Fear and Loathing in Las Vegas
Have you seen it? Based on the novel by Hunter S. Thompson, Fear and Loathing in Las Vegas: A Savage Journey to the Heart of the American Dream, the film/book follows a journalist and his attorney to Vegas where the dynamic duo degrade and demolish symbols of American consumerism and excess, while the city itself serves as the symbolic backdrop of mainstream America’s crude and commonplace ugliness.

Rolling Stone Cover
Set at the conclusion of the 1960’s era of countercultre, peace (and orgy)-loving hippies, beatniks and anarchists, the characters take you on a psychadelic journey to dystopic nothingness oftentimes begging the question, “what is this movie about, again?” The film wallows in a blurry haze of disconnected ocurrances because the narrorators are on a constant high provided by a cocktail of LSD, weed, cocaine and who-knows-what-else. The scenes sometimes jump between fear and paranoia, leaving the audience wondering what is real and what is insanity. The fall to oblivion amidst acid trips, titty grips, bright lights on the strip only leave our characters in a self destructive darkness.
The reason I saw this as a great piece of literature is because, like all well written and notable fiction, it has been applicable to every cultural era thereafter.
NYC – 2008
New York City has become a place where twenty-somethings (mostly, Caucasian) from everywhere else in America come to lay the foundation of what they want their lives to be…their road toward the so-called “American Dream.” For big money gigs they trade day-to-day happiness ( their souls) for the promise of future suburban perfection and early retirement. They prance and parade their best appearances at work and in the social scene, oftentime driving themselves to narcissistic depression. Most women, as I have observed, are hoping to find the (rich) man of their dreams who will pay for their big house, credit cards and plastic surgery while the men hope to party-hard with model chicks, drive a sports car and settle down with a trophy wife whenever their age expectations call for it (think, Patrick Bateman in American Psycho).

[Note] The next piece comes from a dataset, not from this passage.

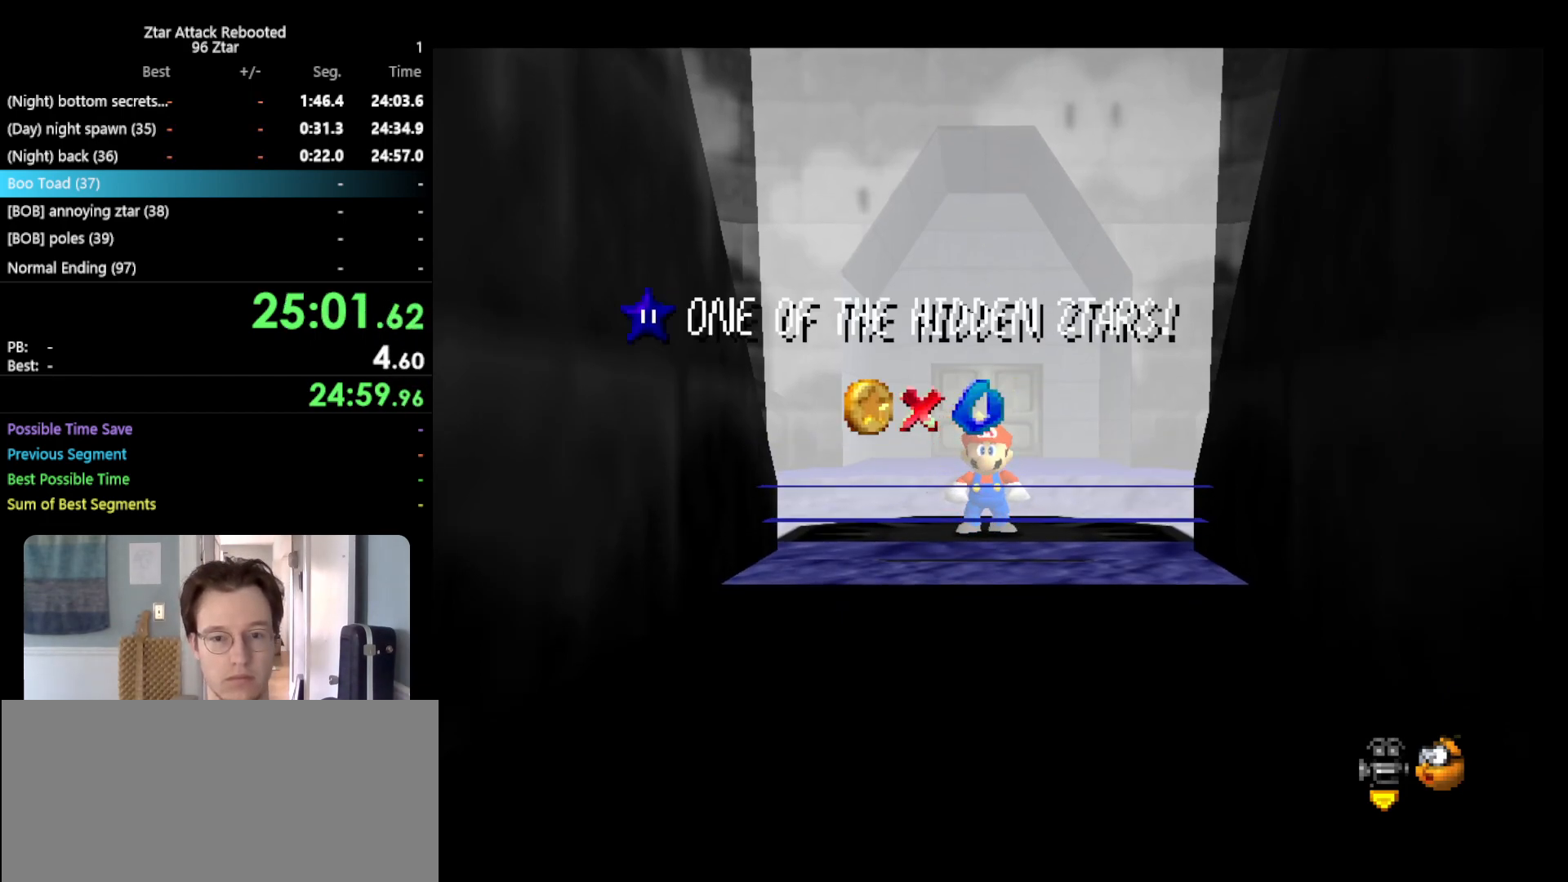
{"buttons": ["DPAD_UP"], "left_stick": "center", "events": []}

Our dependency on anti-depression medications, in all its variations, is definitely out of control–as a generation, many of us are numbing our brains through our stresses and problems rather than to seek foundational solutions (think, Garden State or Prozac Nation). And for those not on behavior-altering meds, we definitely have those who can’t function effectively without alcohol and/or drugs…
After all, would LiL Weezy have dropped such a shotta fire album if he WASN’T on lean/sizzurp & coke?
The point is, ladies and gentlemen, is we need to periodically evaluate our mental, pyhsical and spiritual health…and determine if how we are living and if the things that drive us are fundamentally self-destructive.